On the other hand, Mr. McCain might gain by arguing that in this time of consequence for America’s economy and security he has been right and Mr. Obama demonstrably wrong on the biggest issues facing the country.

Mr. McCain’s economic argument is simple: Raising taxes on small businesses in the face of recession will deepen and prolong the downturn. Taxing Joe the Plumber and other entrepreneurs to pay for what the National Taxpayers Union says are Mr. Obama’s $293 billion-a-year new spending plans is an expense the nation cannot afford. Mr. Obama’s tax-and-spend prescription will cause the economic fever to spike, not recede.

On national security, America is close to a bilateral agreement with Iraq that will continue sending U.S. troops home based on success — the result of the surge that Mr. McCain strongly advocated and Mr. Obama fiercely opposed. Should we elect someone so wrong about a strategy vital for success in what Osama bin Laden calls the central front in the war on terror?

Beyond that, Mr.

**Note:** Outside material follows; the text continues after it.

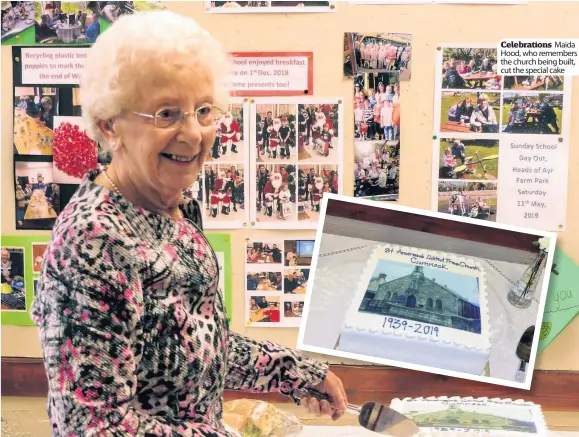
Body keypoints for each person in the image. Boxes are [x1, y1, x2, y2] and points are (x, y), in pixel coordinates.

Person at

McCain should also use vivid imagery to highlight concerns about the freshman Illinois senator. There are plenty of warning signs about Mr. Obama we ignore at our peril. Mr. McCain needs to explain what they are.

America’s economy got into trouble when people didn’t heed warning signs. Three years ago, Mr. McCain called for stricter oversight of Fannie Mae and Freddie Mac, warning their risky practices threatened our economy and could cost taxpayers billions. He tried to prevent or at least reduce the breadth of the crisis we’re in now. Mr. Obama and congressional Democrats ignored these signs and opposed reform.

There’s more. Wanting to raise taxes — anyone’s taxes — in a slowdown is a warning sign of a misguided economic philosophy. Mr. Obama’s proposal to redistribute wealth is a warning of indifference or hostility to enterprise. Mr. Obama’s health-care plan is a warning that government will have more, not less, to say about your health care if he has his way. Mr. Obama’s dismissal of offshore drilling and opposition to nuclear power are warning signs for an economy whose growth depends on affordable energy. Mr. Obama’s commitment to withdraw our troops from Iraq without regard to conditions on the ground is a warning sign that Mr. Obama is dangerously wrong-headed and ideological on national security.

There’s more: The absence of a single significant instance in which Mr. Obama cooperated in a bipartisan manner in the Senate is a warning sign. So is his failure to dirty his hands by working hard on any major legislative challenge since entering Congress. And so is his refusal to break with his party or its interest groups on any issue of substance.

Mr. McCain has only one hope: to drive home doubts about Mr. Obama based on his record, and share as much as he can about his own values and vision to reassure voters.

Even if he does, Mr. McCain’s task won’t be easy: Mr. Obama is using his considerable talents as a community organizer. Evidence from early voting in Florida, North Carolina, New Mexico and Nevada shows that Democrats are flocking to cast ballots. We don’t know yet whether they’re cannibalizing their Election Day turnout by getting reliable voters to cast ballots early, or creating an electoral tsunami by targeting people who wouldn’t otherwise bother to turn out. If it’s the former, Mr. McCain still has a (long) shot. If it’s the latter, he and other Republican candidates are about to be dealt a punishing electoral blow.

Mr. Rove is a former senior adviser and deputy chief of staff to President George W. Bush.